There are really two schools of thought here. The first is that great closers tend to come out of nowhere, whether it’s Jonathan Papelbon or Bobby Jenks or Eric Gagne. Who could be the Indians’ Bobby Jenks? One intriguing possibility is Adam Miller, who has had a pretty good–and completely injury-free–season at Akron. Miller fits the profile of several of the better closer convertees, with only average command, but two real plus pitches. Presumably, moving him to the bullpen could also reduce his injury risk. Having Miller spend August as the closer at Akron or Buffalo would both hedge against his inning pitched total running up too high, and perhaps establish a long-term solution for the Indians at a position of need.

The other school of thought is that, while a good closer is a luxury of sorts, it is perhaps a necessary one. In fact, it is hard to think of championship-caliber clubs over the past decade or two that didn’t have at least a well above-average closer. In part this is a tautological argument: championship-caliber clubs are championship-caliber clubs precisely because they have above-average talent at most positions. But, winning baseball teams also have more leads that need holding on to, and the Indians in particular have a group of starters that are often out of the game by the sixth inning. Hence, there is a lot of upside to the Adam Miller experiment that we’ve proposed–and if it fails, Shapiro should not hesitate to gamble on someone like Octavio Dotel or Scott Williamson, if not a more fully-fledged alternative.

org chart

The greatest danger for the Indians is complacency. Even after a disappointing 2006, Shapiro is going to look over a roster that features Sizemore, Hafner, Martinez, Sabathia, Peralta, and Marte locked up for the next 3-6 years, and recognize that his club has the sort of window of opportunity that might only present itself once or twice in a general manager’s career. But, teams like the late nineties Mariners and even the John Hart version of the Indians had similar talent cores, and never converted them into World Championships.

Part of the challenge might be Shaprio seeing past certain stale mantras of the sabermetric orthodoxy. Sabermetrics has taught us that free agent talent at positions like the corner outfield and the bullpen is almost always overpaid, at least on an abstract scale. Hence, it becomes tempting to go with a replacement level alternative like Casey Blake, and pay him a replacement level wage. But, the new wave of sabermetrics teaches us that there are inflection points on a team’s revenue curve, at which it becomes highly productive to add additional talent.

The Indians are at just such an inflection point. The six or seven core players that we described before represent probably an 85-90 win group of talent, with just a little bit of window dressing around them.
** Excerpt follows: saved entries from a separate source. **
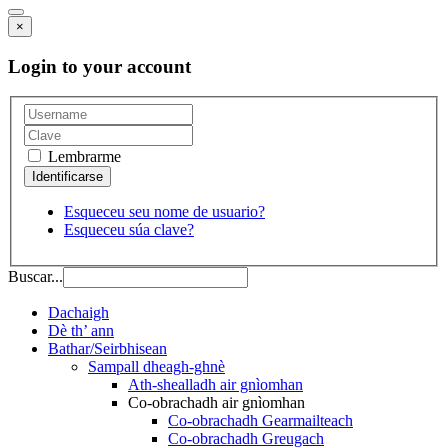
×
Login to your account
Lembrarme
Esqueceu seu nome de usuario?
Esqueceu súa clave?
Buscar...
Dachaigh
Dè th’ ann
Bathar/Seirbhisean
Sampall dheagh-ghnè
Ath-shealladh air gnìomhan
Co-obrachadh air gnìomhan
Co-obrachadh Gearmailteach
Co-obrachadh Greugach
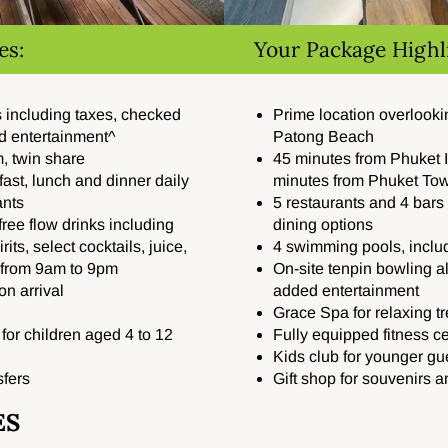
es:
Your Package Highl
ts including taxes, checked
Prime location overlook
d entertainment^
Patong Beach
, twin share
45 minutes from Phuket I
fast, lunch and dinner daily
minutes from Phuket To
ants
5 restaurants and 4 bars 
 free flow drinks including
dining options
its, select cocktails, juice,
4 swimming pools, includ
e from 9am to 9pm
On-site tenpin bowling a
n arrival
added entertainment
Grace Spa for relaxing t
or children aged 4 to 12
Fully equipped fitness c
Kids club for younger gu
sfers
Gift shop for souvenirs a
ES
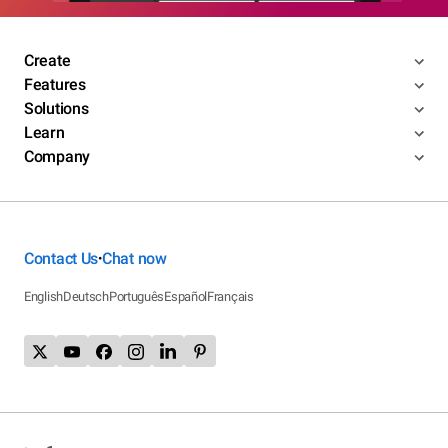
Create
Features
Solutions
Learn
Company
Contact Us
Chat now
•
English
Deutsch
Português
Español
Français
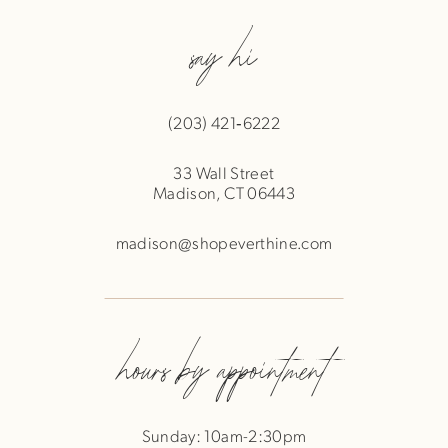
say hi
(203) 421‑6222
33 Wall Street
Madison, CT 06443
madison@shopeverthine.com
hours by appointment
Sunday: 10am-2:30pm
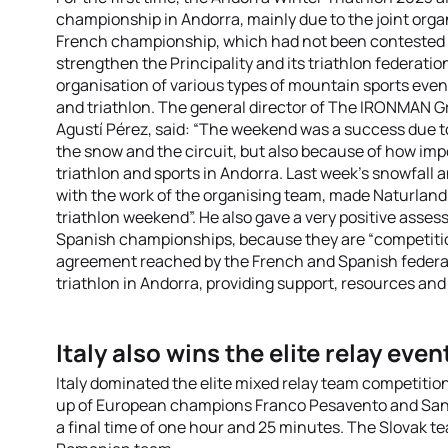
championship in Andorra, mainly due to the joint orga
French championship, which had not been contested in
strengthen the Principality and its triathlon federatio
organisation of various types of mountain sports event
and triathlon. The general director of The IRONMAN Gr
Agustí Pérez, said: “The weekend was a success due to t
the snow and the circuit, but also because of how impo
triathlon and sports in Andorra. Last week’s snowfall
with the work of the organising team, made Naturland’s 
triathlon weekend”. He also gave a very positive asse
Spanish championships, because they are “competitions
agreement reached by the French and Spanish federat
triathlon in Andorra, providing support, resources and
Italy also wins the elite relay even
Italy dominated the elite mixed relay team competitio
up of European champions Franco Pesavento and Sandr
a final time of one hour and 25 minutes. The Slovak te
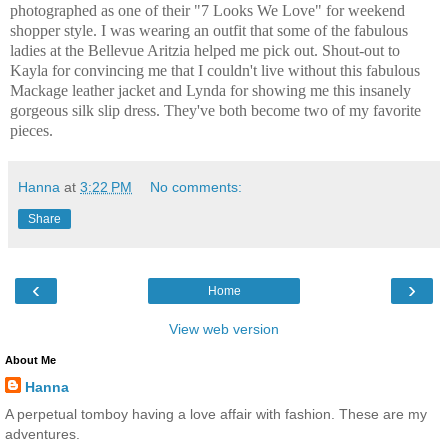
photographed as one of their "7 Looks We Love" for weekend
shopper style. I was wearing an outfit that some of the fabulous
ladies at the Bellevue Aritzia helped me pick out. Shout-out to
Kayla for convincing me that I couldn't live without this fabulous
Mackage leather jacket and Lynda for showing me this insanely
gorgeous silk slip dress. They've both become two of my favorite
pieces.
Hanna
at
3:22 PM
No comments:
Share
‹
›
Home
View web version
About Me
Hanna
A perpetual tomboy having a love affair with fashion. These are my
adventures.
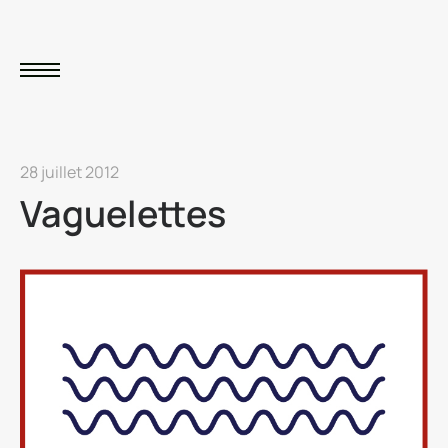
28 juillet 2012
Vaguelettes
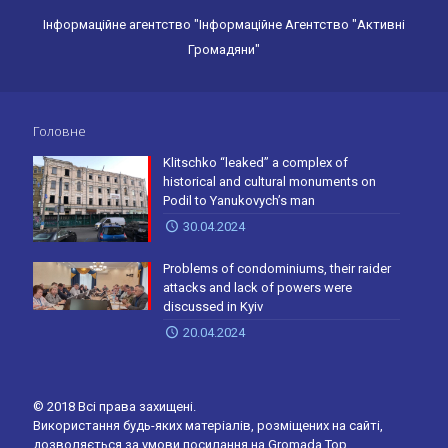
Інформаційне агентство "Інформаційне Агентство "Активні
Громадяни"
Головне
Klitschko “leaked” a complex of
historical and cultural monuments on
Podil to Yanukovych’s man
30.04.2024
Problems of condominiums, their raider
attacks and lack of powers were
discussed in Kyiv
20.04.2024
© 2018 Всі права захищені.
Використання будь-яких матеріалів, розміщених на сайті,
дозволяється за умови посилання на Gromada.Top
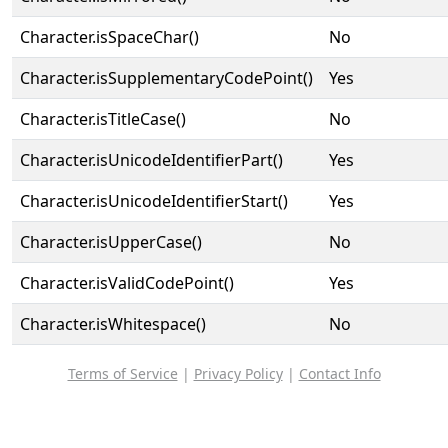
Character.isSpaceChar()
No
Character.isSupplementaryCodePoint()
Yes
Character.isTitleCase()
No
Character.isUnicodeIdentifierPart()
Yes
Character.isUnicodeIdentifierStart()
Yes
Character.isUpperCase()
No
Character.isValidCodePoint()
Yes
Character.isWhitespace()
No
Terms of Service
|
Privacy Policy
|
Contact Info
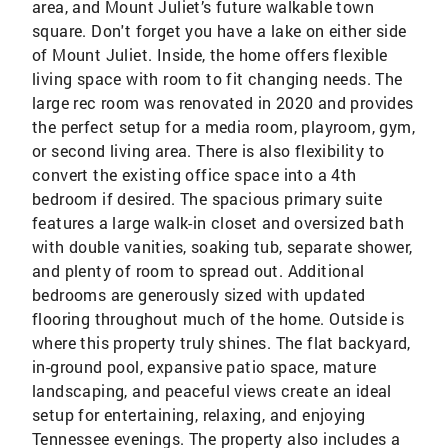
area, and Mount Juliet’s future walkable town
square. Don't forget you have a lake on either side
of Mount Juliet. Inside, the home offers flexible
living space with room to fit changing needs. The
large rec room was renovated in 2020 and provides
the perfect setup for a media room, playroom, gym,
or second living area. There is also flexibility to
convert the existing office space into a 4th
bedroom if desired. The spacious primary suite
features a large walk-in closet and oversized bath
with double vanities, soaking tub, separate shower,
and plenty of room to spread out. Additional
bedrooms are generously sized with updated
flooring throughout much of the home. Outside is
where this property truly shines. The flat backyard,
in-ground pool, expansive patio space, mature
landscaping, and peaceful views create an ideal
setup for entertaining, relaxing, and enjoying
Tennessee evenings. The property also includes a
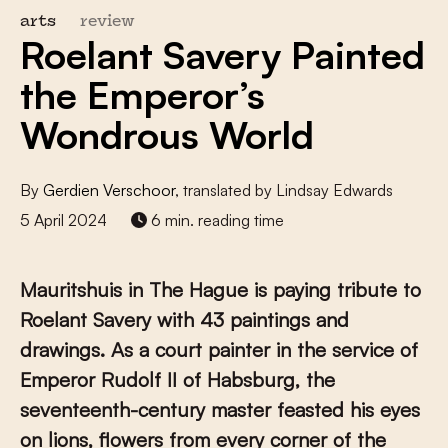
arts
review
Roelant Savery Painted
the Emperor’s
Wondrous World
By
Gerdien Verschoor
, translated by Lindsay Edwards
5 April 2024
6 min. reading time
Mauritshuis in The Hague is paying tribute to
Roelant Savery with 43 paintings and
drawings. As a court painter in the service of
Emperor Rudolf II of Habsburg, the
seventeenth-century master feasted his eyes
on lions, flowers from every corner of the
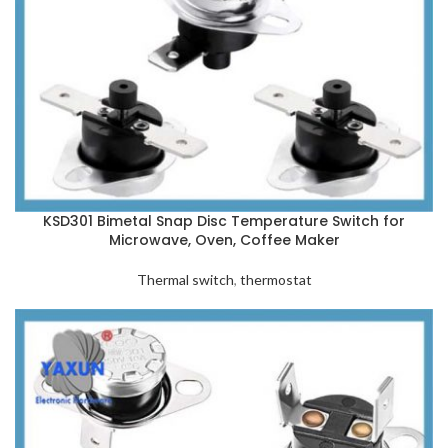
KSD301 Bimetal Snap Disc Temperature Switch for
Microwave, Oven, Coffee Maker
Thermal switch
,
thermostat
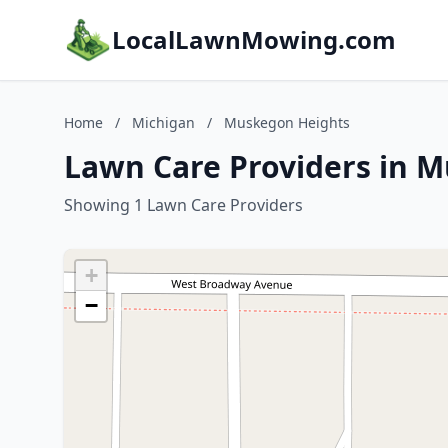
LocalLawnMowing.com
Home
/
Michigan
/
Muskegon Heights
Lawn Care Providers in 
Showing 1 Lawn Care Providers
+
−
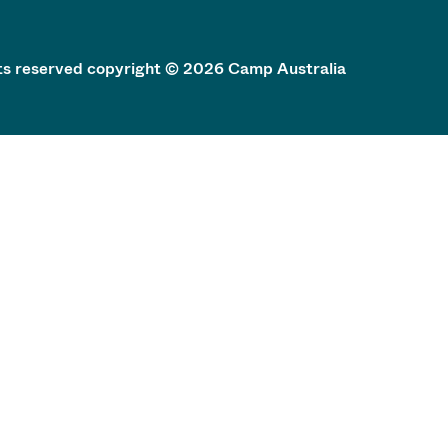
hts reserved copyright © 2026 Camp Australia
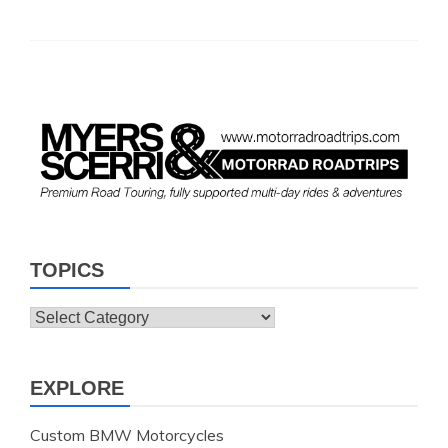
TOPICS
Topics
EXPLORE
Custom BMW Motorcycles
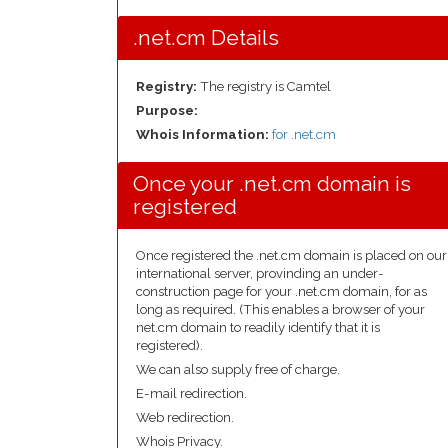
.net.cm Details
Registry:
The registry is Camtel
Purpose:
Whois Information:
for .net.cm
Once your .net.cm domain is
registered
Once registered the .net.cm domain is placed on our
international server, provinding an under-
construction page for your .net.cm domain, for as
long as required. (This enables a browser of your
net.cm domain to readily identify that it is
registered).
We can also supply free of charge.
E-mail redirection.
Web redirection.
Whois Privacy.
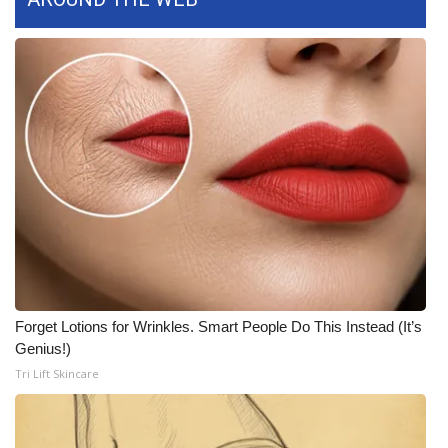
Forget Lotions for Wrinkles. Smart People Do This Instead (It’s
Genius!)
Tri Lift Skincare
Shapiro can rest on his laurels and be comfortable that he’ll have a competitive club for the next half-decade–or he can go for the jugular, hit Larry Dolan up for a $20 million increase in the payroll, and bring a World Series to Cleveland. No team in baseball, except perhaps the Mets, has a better head start on a championship. And the Indians are going to need to spend money to take advantage of that head start, because they have few veteran trade chips, and the farm system has been very boom-or-bust, rather than producing a lot of extraneous talent.

There are a couple of complicating factors here. Firstly, the Indians play in a very tough division, and a very tough league. But that is all the more reason to aim higher–while budgeting for 90 wins might do in other circumstances, the Indians probably need to shoot for 95. Secondly, the Indians are not producing a ton of revenue. They ranked 24th in baseball in attendance in 2005, and are 23rd this year, nor are their local TV and radio deals among the more lucrative in the game. But this too calls for a leap of faith. Cleveland fans are evidently a little bit embittered over the John Hart version of the team being broken up. There is no better way to smooth over that sentiment than to make some aggressive investments in the franchise that declare loudly and clearly that the Indians won’t settle for second place.